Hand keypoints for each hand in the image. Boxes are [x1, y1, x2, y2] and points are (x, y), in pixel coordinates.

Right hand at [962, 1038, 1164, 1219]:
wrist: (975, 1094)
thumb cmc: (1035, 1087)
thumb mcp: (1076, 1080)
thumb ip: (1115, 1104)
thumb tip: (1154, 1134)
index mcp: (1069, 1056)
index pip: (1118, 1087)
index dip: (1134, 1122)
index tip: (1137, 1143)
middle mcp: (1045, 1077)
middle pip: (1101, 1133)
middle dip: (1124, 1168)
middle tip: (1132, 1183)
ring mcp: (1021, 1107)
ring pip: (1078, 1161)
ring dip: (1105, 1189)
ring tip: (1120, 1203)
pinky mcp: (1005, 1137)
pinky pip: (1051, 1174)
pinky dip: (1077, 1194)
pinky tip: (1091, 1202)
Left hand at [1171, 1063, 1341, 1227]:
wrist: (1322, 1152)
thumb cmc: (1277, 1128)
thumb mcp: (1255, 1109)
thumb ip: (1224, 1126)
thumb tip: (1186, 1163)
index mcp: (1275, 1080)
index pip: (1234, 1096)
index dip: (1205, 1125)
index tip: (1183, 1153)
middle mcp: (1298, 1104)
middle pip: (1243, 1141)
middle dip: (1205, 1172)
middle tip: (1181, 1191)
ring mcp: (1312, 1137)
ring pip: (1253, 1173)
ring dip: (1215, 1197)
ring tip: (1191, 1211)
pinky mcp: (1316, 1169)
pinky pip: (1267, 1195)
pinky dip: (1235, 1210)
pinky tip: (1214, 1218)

..............................

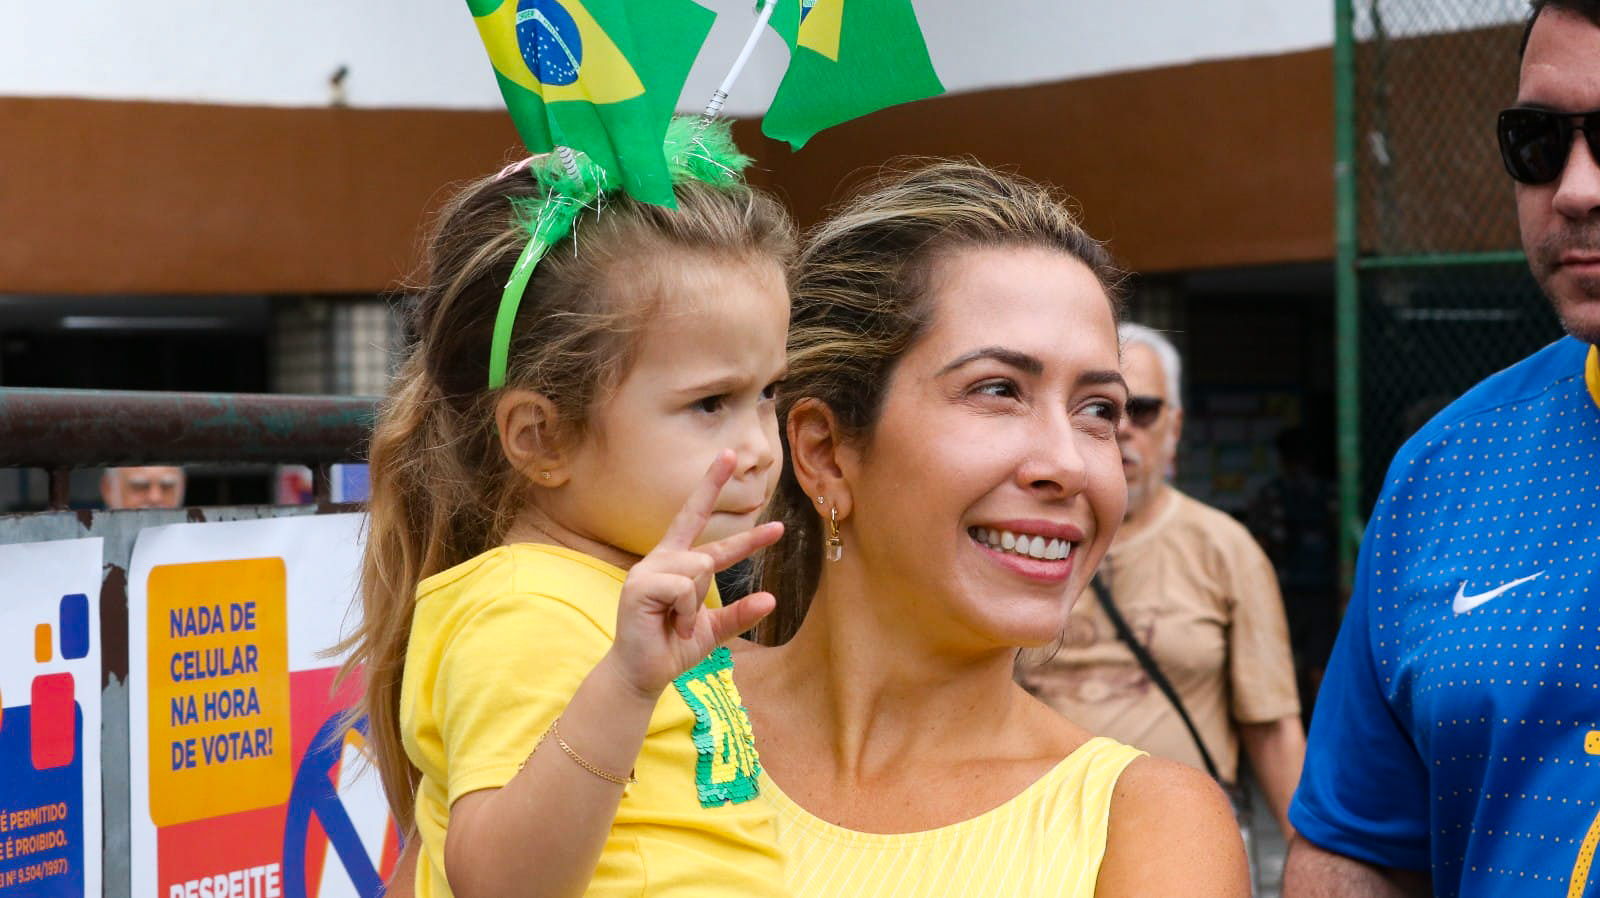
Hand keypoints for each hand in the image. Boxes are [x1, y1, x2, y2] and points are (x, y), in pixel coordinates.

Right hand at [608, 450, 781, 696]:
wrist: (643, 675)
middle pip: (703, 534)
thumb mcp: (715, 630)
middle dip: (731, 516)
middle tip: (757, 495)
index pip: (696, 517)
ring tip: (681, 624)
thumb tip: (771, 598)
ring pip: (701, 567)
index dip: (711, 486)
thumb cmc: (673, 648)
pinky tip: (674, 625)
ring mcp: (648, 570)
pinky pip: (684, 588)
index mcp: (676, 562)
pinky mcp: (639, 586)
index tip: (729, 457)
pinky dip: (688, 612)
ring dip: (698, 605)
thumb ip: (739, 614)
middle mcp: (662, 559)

..............................

- [Work task]:
Using the data above, print exactly the lines from the line that contains "pinky tip: (674, 625)" through the line that contains "middle mcp: (662, 559)", with both included.

- [Result for this task]:
pinky tip: (674, 625)
ring mcp: (648, 570)
pinky pip: (684, 588)
index mcp: (676, 562)
pinky mcp: (639, 586)
index tip: (729, 457)
pinky dip: (688, 612)
ring dip: (698, 605)
thumb ip: (739, 614)
middle mcp: (662, 559)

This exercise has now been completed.